Since Saturday, organizers with student activist group #CareNotCops have been occupying the block outside University of Chicago Provost Ka Yee Lee's home, with the stated goal of pressuring Lee into agreeing to a public, recorded meeting to hear their demands: that the University disband UCPD and create campus cultural centers and an ethnic studies department. The action is the second occupation by #CareNotCops this summer following the occupation of University of Chicago Police Department (UCPD) headquarters in June.
As Provost, Lee’s office oversees the University’s budget planning, and thus the budget for UCPD. While the Provost offered to meet privately after #CareNotCops occupied UCPD headquarters overnight in June, organizers say that, because prior closed-door meetings with the administration did not result in concrete action, a public meeting is the only way to ensure transparency and accountability.
Confrontations between police officers from UCPD and the Chicago Police Department (CPD) and protesters have been sporadic since Saturday, though none have escalated as of Tuesday afternoon. Protesters say they have made plans in the event that police begin making arrests for trespassing, street debris, or erecting tents on the sidewalk.
According to the ACLU of Illinois, the state of Illinois prohibits protests targeting individual residences, writing that “the First Amendment has been interpreted to not protect sidewalk protests targeted at particular Homes. An Illinois statute prohibits such targeted residential picketing.” In Illinois, it is unlawful for demonstrations to purposefully block streets. Recently, laws against residential protests have been invoked to block demonstrators seeking the abolition of CPD from Mayor Lori Lightfoot’s block in Logan Square.

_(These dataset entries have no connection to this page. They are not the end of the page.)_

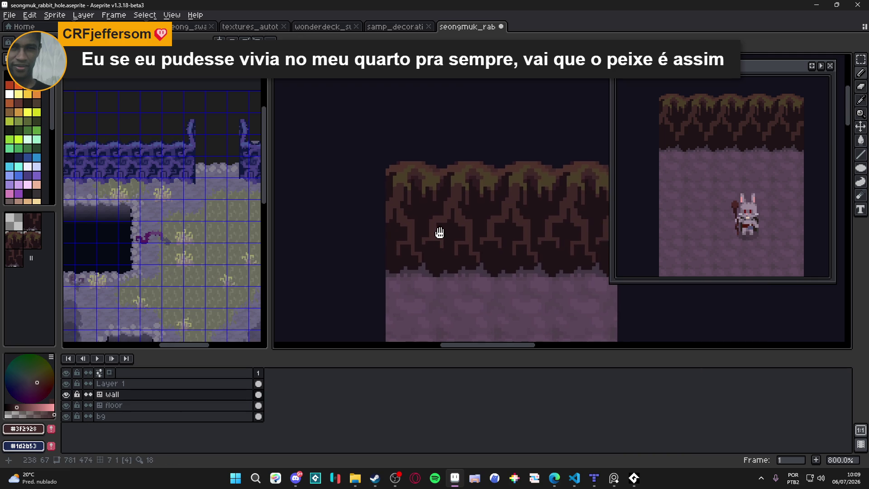
pyautogui.press('ctrl+s')
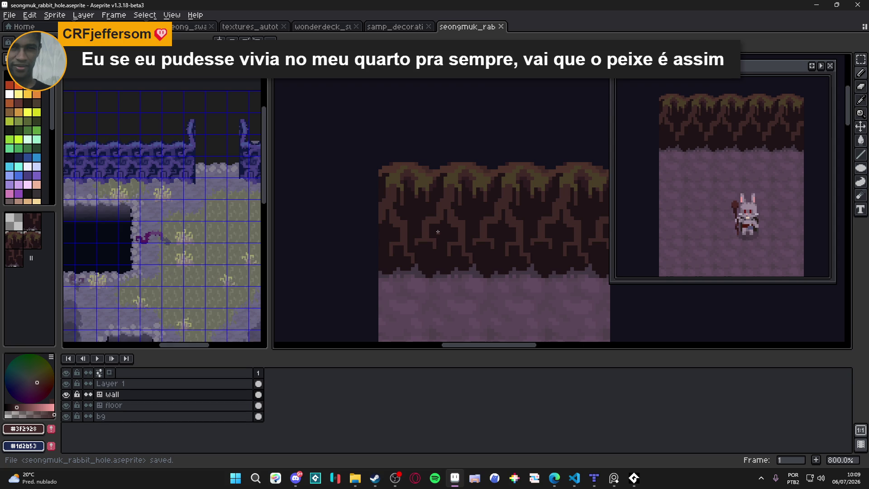
pyautogui.scroll(2, 471, 232)
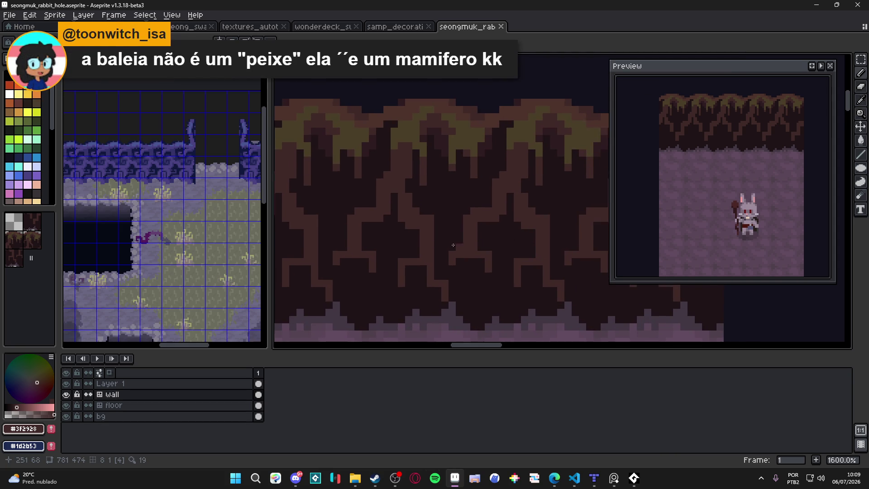
pyautogui.press('ctrl+s')
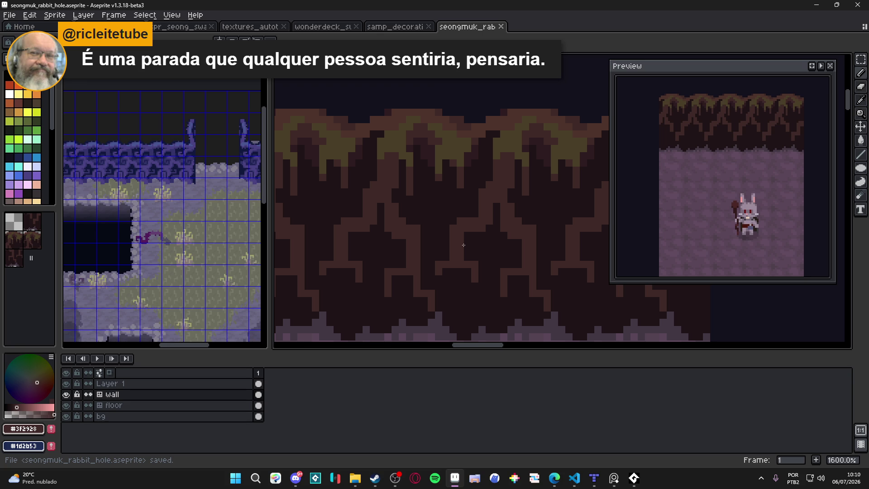
pyautogui.scroll(-2, 463, 245)
pyautogui.scroll(-3, 465, 243)
pyautogui.scroll(3, 464, 243)
pyautogui.scroll(-1, 466, 242)
pyautogui.scroll(1, 466, 243)
pyautogui.scroll(1, 449, 224)
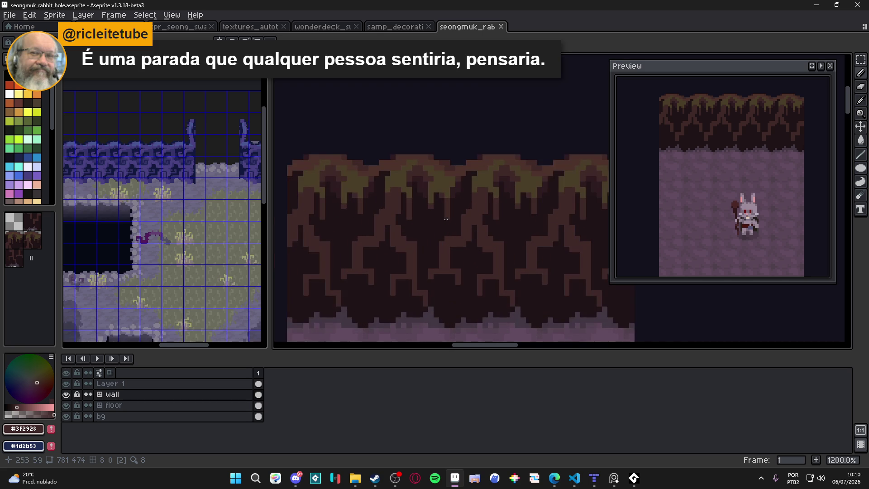
pyautogui.scroll(1, 448, 288)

As the protest began on Saturday, two UChicago Deans-on-Call arrived to speak to both protestors and UCPD. At the time, organizers said their demand was for a statement iterating a commitment to abolish the University of Chicago Police Department, released that day, and then a public meeting 24 hours after that.
At least seven CPD officers issued an order to disperse around 2:00 PM on Sunday, commanding organizers to move bedding and belongings out of the street and removing barriers and signs that had been hung on the fence of the Provost’s home. A CPD paddywagon lingered on the block that afternoon for several hours.
Around 3:00 PM on Monday, UCPD and CPD officers returned and issued two more orders to disperse, requiring organizers to take down the tents that had been set up to cover food and provide spaces to sleep in and move supplies off the sidewalk. Police said they were permitted to begin arrests after three dispersal orders.
At approximately 8:00 PM on Monday, during a rally in which protesters simulated a public town hall with an empty chair standing in for the Provost and chanted toward the house “good night, good evening, we’re not fucking leaving.” When several CPD cars approached the protesters, organizers formed a barricade out of bicycles and locked arms, directing chants towards the police while the demonstrators’ police liaison attempted to negotiate. Forty minutes later, organizers agreed to move out of the street and stand on the sidewalk in front of Lee’s house in exchange for CPD leaving.
Several pieces of graffiti rendered in Chinese characters on the pavement near Provost Lee’s home, alleged spray-painted by demonstrators, raised accusations of anti-Asian racism from commenters on social media. Some argued that they contributed towards a perception of Asian immigrants to the United States as ‘eternal outsiders’ who are inescapably defined by their place of origin. Lee, who is from Hong Kong, graduated from Brown University with a degree in Electrical Engineering in 1986 and has been a faculty member at UChicago since 1998. In a statement released on Monday, Lee decried the spray-painting of “messages, in both English and Chinese,” outside her home, calling them “offensive.”
Translated into English, one set of characters means “you do not have face,” or more colloquially, “don’t you care about your reputation?” Another, not pictured, contained a Cantonese vulgarity that, in English, means “fuck your mother.”
In a statement released to the University community on Tuesday, Provost Lee condemned the demonstrators’ tactics, writing that “the actions that are currently taking place on my doorstep go beyond any civil bounds.” She also wrote that “vandalism and personal attacks against an individual” are inconsistent with “civil discourse about societal issues”.
Provost Lee flatly rejected the idea of abolishing the campus police department, writing that “I want to be clear that the University has no intention of disbanding the UCPD.”
#CareNotCops released a statement responding to Lee’s on Tuesday night in which organizers disputed several of Lee’s claims and reiterated their demands. “Sit-ins are some of the most storied means of social change in the United States, and whatever inconvenience we’re causing pales in comparison to the displacement, stress, and institutional violence that the University causes continuously,” organizers said.